Many international providers develop their models in global environments, often with servers in the US or Asia. Different data protection laws apply there, which can allow third parties to access data. Gini deliberately takes a different approach: We combine state-of-the-art AI research with German legal and security culture.
This creates trust among partners and end customers alike because the AI is not only technically advanced but also based on a local, transparent, and legally compliant infrastructure.

Technology and partnerships you can trust

Our Gini Photo Payment is firmly integrated into the apps of many leading banks, including DKB, Deutsche Bank, comdirect, numerous savings banks, and Volks- und Raiffeisenbanken. Millions of users rely on it every month to pay their bills in a user-friendly and secure manner. Banks are among the most strictly regulated institutions in existence. Before a technology such as our photo payment is integrated into a banking app, it undergoes comprehensive testing in the areas of data protection, security, stability, and compliance. While other providers often market their solutions directly to end customers, Gini works closely with banks and insurers. This means that our technology meets user expectations and the high requirements of regulatory authorities and internal compliance teams.

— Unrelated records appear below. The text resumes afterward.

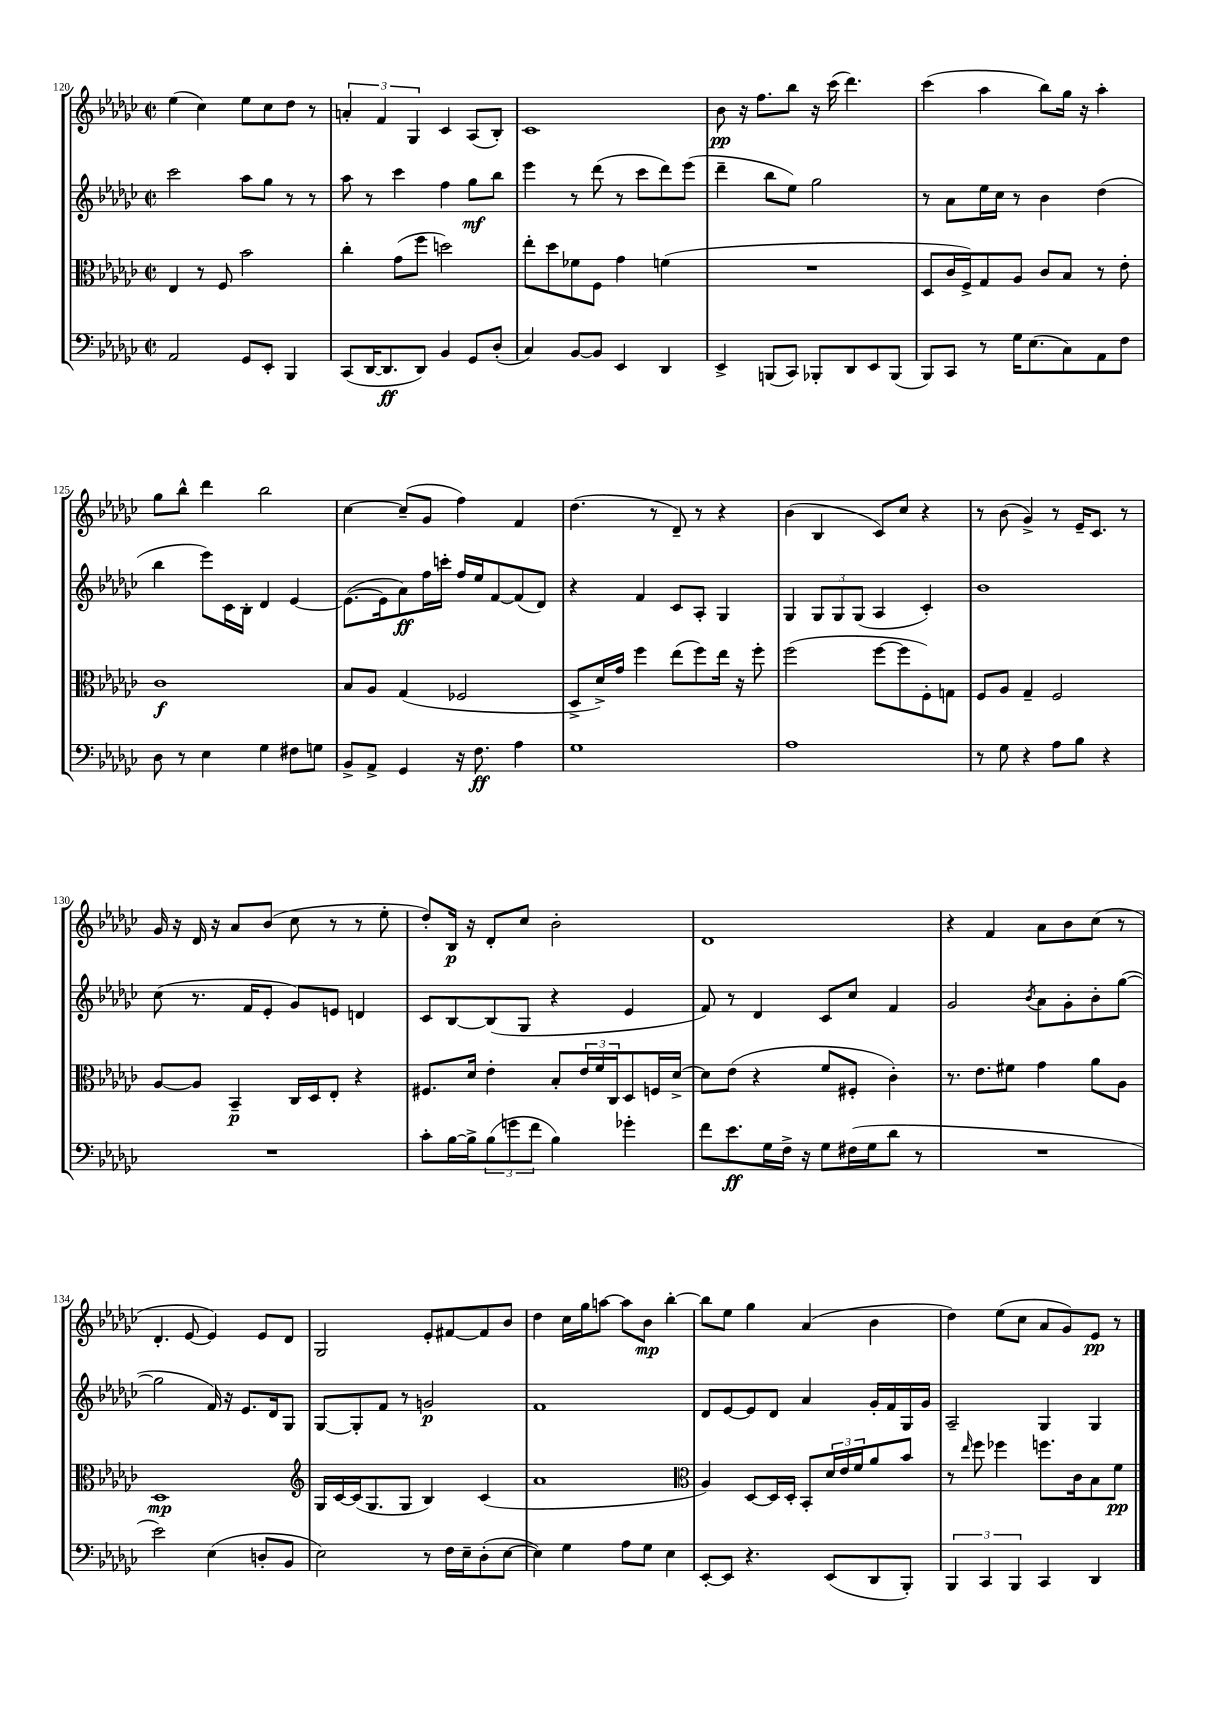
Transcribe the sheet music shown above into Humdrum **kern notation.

**kern	**dynam	**kern	**dynam	**kern	**dynam	**kern	**dynam
*part4	*part4	*part3	*part3	*part2	*part2	*part1	*part1
*staff4	*staff4	*staff3	*staff3	*staff2	*staff2	*staff1	*staff1
*clefF4	*	*clefC3	*	*clefG2	*	*clefG2	*
*k[b-e-a-d-g-c-]	*	*k[b-e-a-d-g-c-]	*	*k[b-e-a-d-g-c-]	*	*k[b-e-a-d-g-c-]	*
*M2/2	*	*M2/2	*	*M2/2	*	*M2/2	*
*met(c|)	*	*met(c|)	*	*met(c|)	*	*met(c|)	*
=120	=120	=120	=120	=120	=120	=120	=120
2AA-/	.	4E-/	.	2ccc-\	.	(4ee-\	.
.	.	8r	.	.	.	4cc-\)	.
.	.	8F/	.	.	.	.	.
8GG-/L	.	2b-\	.	8aa-\L	.	8ee-\L	.
8EE-'/J	.	.	.	8gg-\J	.	8cc-\	.
4BBB-/	.	.	.	8r	.	8dd-\J	.
.	.	.	.	8r	.	8r	.
=121	=121	=121	=121	=121	=121	=121	=121
(8CC-/L	.	4cc-'\	.	8aa-\	.	6an'/	.
[16DD-/K	.	.	.	8r	.	.	.
.	.	.	.	.	.	6f/	.
8.DD-/]	ff	.	.	.	.	.	.
.	.	(8g-\L	.	4ccc-\	.	.	.
.	.	.	.	.	.	6G-/	.
8DD-/J)	.	8ff\J	.	.	.	.	.
4BB-/	.	2ddn\)	.	4ff\	.	4c-/	.
8GG-/L	.	.	.	8gg-\L	mf	(8A-/L	.
(8D-'/J	.	.	.	8bb-\J	.	8B-'/J)	.
=122	=122	=122	=122	=122	=122	=122	=122
4C-/)	.	8ee-'\L	.	4eee-\	.	1c-	.
.	.	8dd-\	.	.	.	.	.
[8BB-/L	.	8f-X\	.	8r	.	.	.
8BB-/J]	.	8F\J	.	(8ddd-\	.	.	.
4EE-/	.	4g-\	.	8r	.	.	.
.	.	.	.	8ccc-\L	.	.	.
4DD-/	.	(4fn\	.	8ddd-\)	.	.	.
.	.	.	.	(8eee-\J	.	.	.
=123	=123	=123	=123	=123	=123	=123	=123
4EE-^/	.	1r	.	4ddd-~\	.	8b-\	pp
.	.	.	.	.	.	16r	.
.	.	.	.	.	.	8.ff\L	.
(8BBBn/L	.	.	.	8bb-\L	.	.	.
8CC-/J)	.	.	.	8ee-\J)	.	8bb-\J	.
8BBB-X'/L	.	.	.	2gg-\	.	16r	.
.	.	.	.	.	.	(16ccc-\	.
8DD-/	.	.	.	.	.	4.ddd-\)	.
8EE-/	.	.	.	.	.	.	.
(8BBB-/J	.	.	.	.	.	.	.
=124	=124	=124	=124	=124	=124	=124	=124
8BBB-/L)	.	8D-/L	.	8r	.	(4ccc-\	.
8CC-/J	.	16c-/L	.	8a-\L	.	.	.
.	.	16F^/J)	.	.	.	.	.
8r	.	8G-/	.	16ee-\L	.	4aa-\	.
.	.	.	.	16cc-\JJ	.	.	.
16G-\KL	.	8A-/J	.	8r	.	.	.
(8.E-\	.	.	.	.	.	.	.
.	.	8c-/L	.	4b-\	.	8bb-\L)	.
8C-\)	.	8B-/J	.	.	.	16gg-\Jk	.
.	.	.	.	.	.	16r	.
8AA-\	.	8r	.	(4dd-\	.	4aa-'\	.
8F\J	.	8e-'\	.	.	.	.	.
!!LO:LB:g=z
=125	=125	=125	=125	=125	=125	=125	=125
8D-\	.	1c-	f	4bb-\	.	8gg-\L	.
8r	.	.	.	.	.	8bb-^^\J	.
4E-\	.	.	.	8eee-\L)	.	4ddd-\	.
.	.	.	.	16c-\L	.	.	.
.	.	.	.	16B-'\JJ	.	.	.
4G-\	.	.	.	4d-/	.	2bb-\	.
8F#X\L	.	.	.	[4e-/	.	.	.
8Gn\J	.	.	.	.	.	.	.
=126	=126	=126	=126	=126	=126	=126	=126
8BB-^/L	.	8B-/L	.	(8.e-\L_	.	[4cc-\	.
8AA-^/J	.	8A-/J	.	.	.	.	.
.	.	.	.	16e-\k]	.	.	.
4GG-/	.	(4G-/	.	8a-\)	ff	(8cc-~/L]	.
.	.	.	.	16ff\L	.	8g-/J	.
.	.	.	.	16cccn'\JJ	.	.	.
16r	.	2F-X/	.	16ff/LL	.	4ff\)	.
8.F\	ff	.	.	16ee-/J	.	.	.
.	.	.	.	[8f/	.	.	.
4A-\	.	.	.	(8f/]	.	4f/	.
.	.	.	.	8d-/J)	.	.	.
=127	=127	=127	=127	=127	=127	=127	=127
1G-	.	8D-^/L	.	4r	.	(4.dd-\	.
.	.	16d-^/L)	.	.	.	.	.
.	.	16g-/JJ	.	.	.	.	.
.	.	4ff\	.	4f/	.	.	.
.	.	.	.	.	.	8r	.
.	.	(8ee-\L	.	8c-/L	.	8d-~/)	.
.	.	8ff\)	.	8A-'/J	.	8r	.
.	.	16ee-\Jk	.	4G-/	.	4r	.
.	.	16r	.	.	.	.	.
.	.	8ff'\	.	.	.	.	.
=128	=128	=128	=128	=128	=128	=128	=128
1A-	.	(2ff\	.	4G-/	.	(4b-\	.
.	.	.	.	12G-/L	.	4B-/	.
.	.	.	.	12G-/	.	.	.
.	.	.	.	(12G-/J	.	.	.
.	.	[8ff\L	.	4A-/	.	8c-/L)	.
.	.	8ff\]	.	.	.	8cc-/J	.
.	.	8F'\)	.	4c-'/)	.	4r	.
.	.	8Gn\J	.	.	.	.	.
=129	=129	=129	=129	=129	=129	=129	=129
8r	.	8F/L	.	1b-	.	8r	.
8G-\	.	8A-/J	.	.	.	(8b-\	.
4r	.	4G-~/	.	.	.	4g-^/)	.
8A-\L	.	2F/	.	.	.	8r	.
8B-\J	.	.	.	.	.	16e-~/KL	.
.	.	.	.	.	.	8.c-/J	.
4r	.	.	.	.	.	.	.
.	.	.	.	.	.	8r	.
!!LO:LB:g=z
=130	=130	=130	=130	=130	=130	=130	=130
1r	.	[8A-/L	.	(8cc-\	.	16g-/	.
.	.	.	.	.	.	16r	.
.	.	8A-/J]	.	8.r	.	16d-/	.
.	.	.	.	.	.	16r	.
.	.	4BB-~/	p	.	.	8a-/L	.
.	.	.	.	16f/KL	.	.	.
.	.	.	.	8e-'/J	.	(8b-/J	.
.	.	16C-/LL	.	8g-/L)	.	8cc-\	.
.	.	16D-/J	.	.	.	.	.
.	.	8E-'/J	.	8en/J	.	8r	.
.	.	4r	.	4dn/	.	8r	.
.	.	.	.	.	.	8ee-'\	.
=131	=131	=131	=131	=131	=131	=131	=131
8c-'\L	.	8.F#X/L	.	8c-/L	.	8dd-'/L)	.
[16B-\L	.	.	.	[8B-/	.	16B-/Jk	p
16B-^\J]	.	16d-/Jk	.	.	.	16r	.
(12B-\	.	4e-'\	.	(8B-/]	.	8d-'/L	.
12gn\	.	.	.	.	.	.	.
.	.	.	.	8G-/J	.	8cc-/J	.
12f\J	.	.	.	.	.	.	.
4B-\)	.	8B-'/L	.	4r	.	2b-'\	.
.	.	24e-/L	.	.	.	.	.
.	.	24f/	.	.	.	.	.
.	.	24C-/J	.	.	.	.	.
4g-X'\	.	8D-/	.	4e-/	.	.	.
.	.	16Fn/L	.	.	.	.	.
.	.	[16d-^/JJ	.	.	.	.	.
=132	=132	=132	=132	=132	=132	=132	=132
8f\L	.	8d-\L]	.	8f/)	.	1d-	.
8.e-\	ff	(8e-\J	.	8r	.	.	.
.	.	4r	.	4d-/	.	.	.
16G-\L	.	.	.	.	.	.	.
16F^\JJ	.	.	.	.	.	.	.
16r	.	.	.	.	.	.	.
8G-\L	.	8f/L	.	8c-/L	.	.	.
(16F#X\L	.	8F#X'/J	.	8cc-/J	.	.	.
16G-\J	.	.	.	.	.	.	.
8d-\J	.	4c-'\)	.	4f/	.	.	.
8r	.	.	.	.	.	.	.
=133	=133	=133	=133	=133	=133	=133	=133
1r	.	8.r	.	2g-/	.	4r	.
.	.	8.e-\L	.	.	.	.	.
.	.	.	.	.	.	4f/	.
.	.	8f#X\J	.	.	.	.	.
.	.	.	.	8qb-/	.	.	.
.	.	4g-\	.	8a-\L	.	8a-\L	.
.	.	.	.	8g-'\	.	8b-\	.
.	.	8a-\L	.	8b-'\	.	(8cc-\J	.
.	.	8A-\J	.	([8gg-\J	.	8r	.
!!LO:LB:g=z
=134	=134	=134	=134	=134	=134	=134	=134
2e-\)	.	1D-	mp	2gg-\]	.	4.d-'/	.
.	.	.	.	.	.	[8e-/	.
(4E-\	.	.	.	16f/)	.	4e-/])	.
.	.	.	.	16r	.	.	.
.	.	.	.	8.e-/L	.	.	.
8Dn'/L	.	.	.	.	.	8e-/L	.
.	.	.	.	16d-/k	.	.	.
8BB-/J	.	.	.	8G-/J	.	8d-/J	.
=135	=135	=135	=135	=135	=135	=135	=135
*	*	*clefG2	*	*	*	*	*
2E-\)	.	16G-/LL	.	[8G-/L	.	2G-/	.
.	.	[16c-/	.	.	.	.	.
.	.	(16c-/J]	.	8G-'/]	.	.	.
.	.	8.G-/	.	.	.	.	.
.	.	.	.	8f/J	.	.	.
.	.	8G-/J	.	8r	.	.	.
8r	.	4B-/)	.	2gn/	p	8e-'/L	.
16F\LL	.	.	.	.	.	[8f#X/	.
16E-~\J	.	.	.	.	.	.	.
(8D-'\	.	(4c-/	.	.	.	8f#/]	.
[8E-\J	.	.	.	.	.	8b-/J	.
=136	=136	=136	=136	=136	=136	=136	=136
4E-\])	.	1a-	.	1f	.	4dd-\	.
4G-\	.	.	.	.	.	16cc-\LL	.
.	.	.	.	.	.	16gg-\J	.
.	.	.	.	.	.	[8aan\J	.
8A-\L	.	.	.	.	.	8aa\L]	.
8G-\J	.	.	.	.	.	8b-\J	mp
4E-\	.	.	.	.	.	[4bb-'\	.
=137	=137	=137	=137	=137	=137	=137	=137
*	*	*clefC3	*	*	*	*	*
[8EE-'/L	.	4A-/)	.	8d-/L	.	8bb-\L]	.
8EE-/J]	.	.	.	[8e-/	.	8ee-\J	.
4.r	.	[8D-/L	.	8e-/]	.	4gg-\	.
.	.	16D-/L]	.	8d-/J	.	.	.
.	.	16D-'/JJ	.	.	.	.	.
.	.	8BB-'/L	.	4a-/	.	(4a-/	.
(8EE-/L	.	24d-/L	.	.	.	.	.
.	.	24e-/	.	.	.	.	.
.	.	24f/J	.	.	.	.	.
8DD-/	.	8a-/	.	16g-'/LL	.	4b-\	.
.	.	.	.	16f/	.	.	.
8BBB-'/J)	.	8b-/J	.	16G-/	.	.	.
.	.	.	.	16g-/JJ	.	.	.
=138	=138	=138	=138	=138	=138	=138	=138
6BBB-/	.	8r	.	2A-~/	.	4dd-\)	.
.	.	16qqee-/	.	.	.	.	.
.	.	8ff\	.	.	.	.	.
6CC-/	.	.	.	.	.	.	.
.	.	4ff-X\	.	.	.	(8ee-\L	.
6BBB-/	.	.	.	.	.	.	.
.	.	.	.	.	.	8cc-\J	.
4CC-/	.	8.ffn\L	.	4G-/	.	8a-/L	.
.	.	.	.	.	.	8g-/)	.
.	.	16c-\k	.	.	.	.	.
4DD-/	.	8B-\	.	4G-/	.	8e-/J	pp
.	.	8f\J	pp	.	.	8r	.
==	==	==	==	==	==	==	==
*-	*-	*-	*-	*-	*-	*-	*-
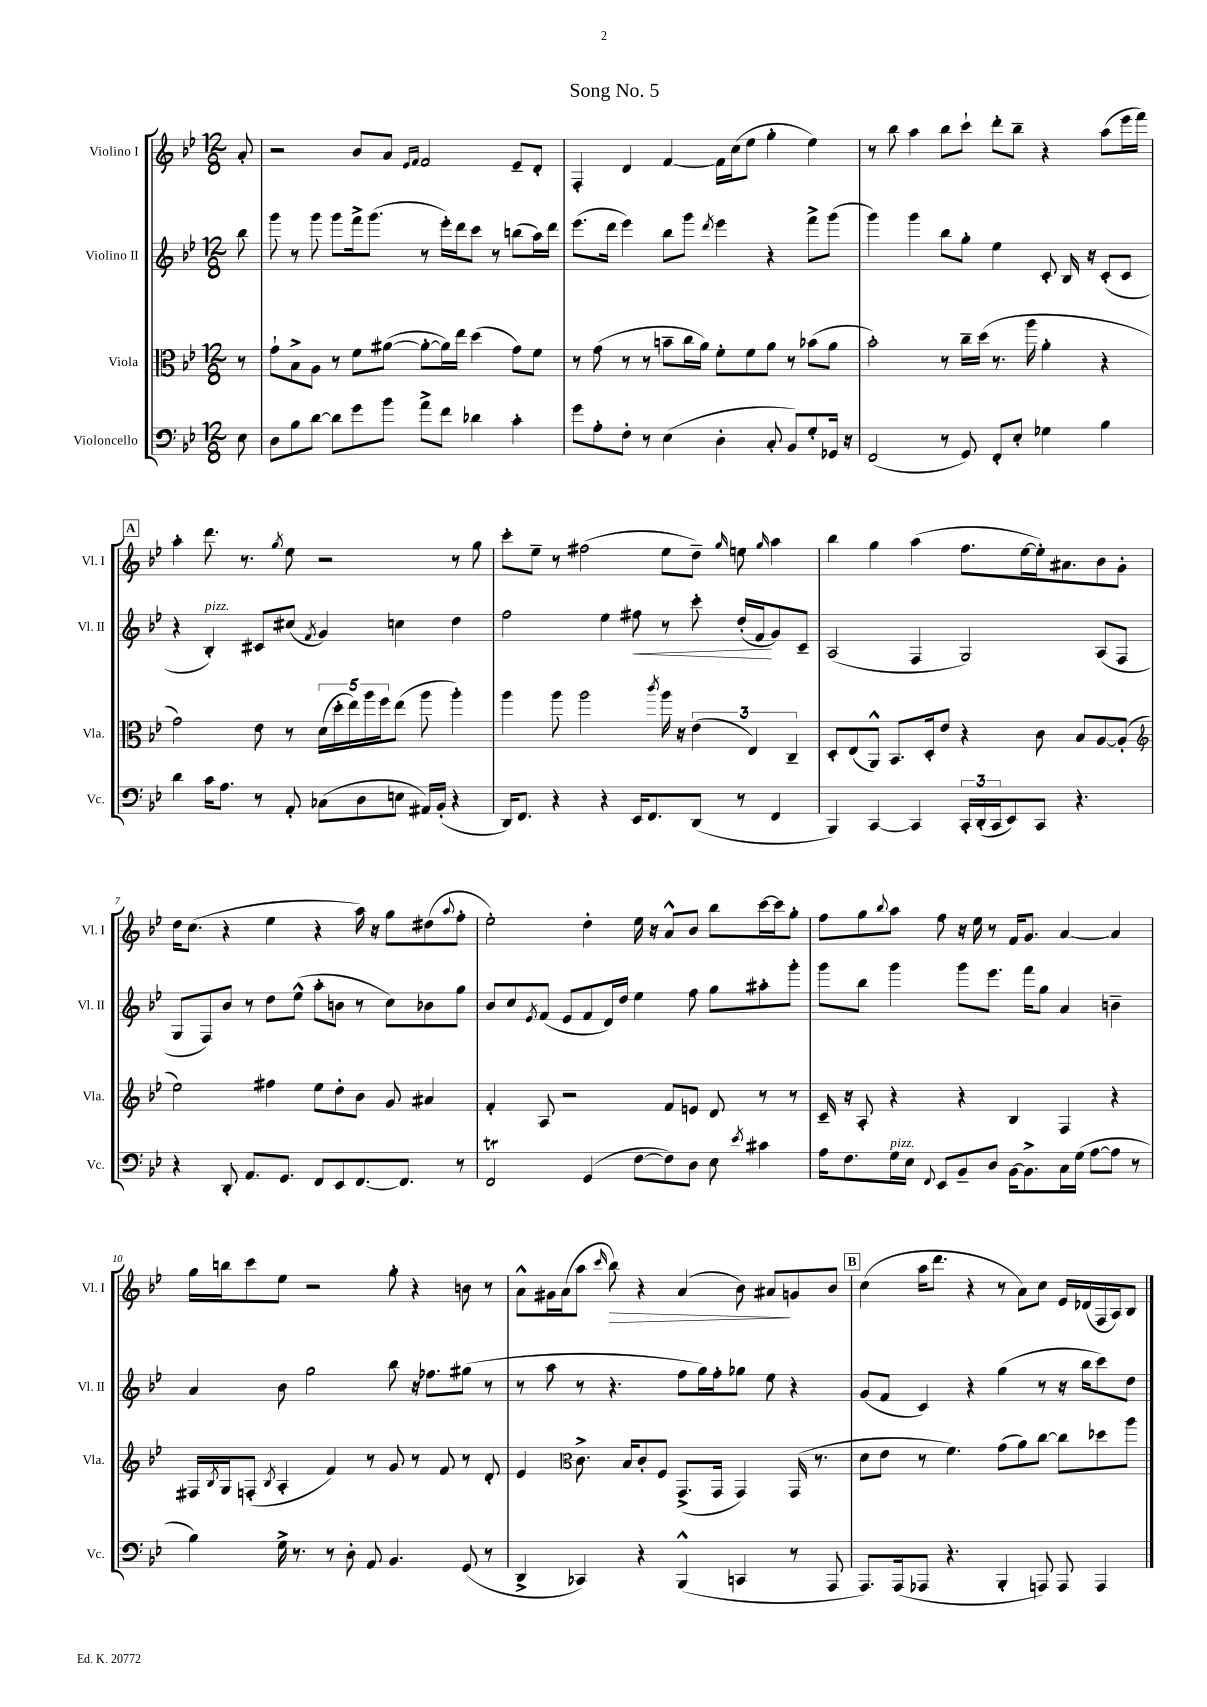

Transparency instead of a black box

From AI development and platform architecture to operation in certified data centers in Germany, everything at Gini is controlled in-house. Our hosting environments are tested, our processes are clearly documented, and can be traced at any time. You can find more information at https://trust.gini.net/ in the document “About Our Cloud Service For Our Customers.”
Where external services are used, they are exclusively provided by data center operators in Germany. These services are verifiably GDPR-compliant, work according to tested security standards, and are legally secured by data processing agreements. This ensures transparency at all times regarding where data is processed, who has access to it, and how security is guaranteed.
For us, this means no black box, but a clear, verified framework that banks, insurance companies, and millions of end customers understand and can trust.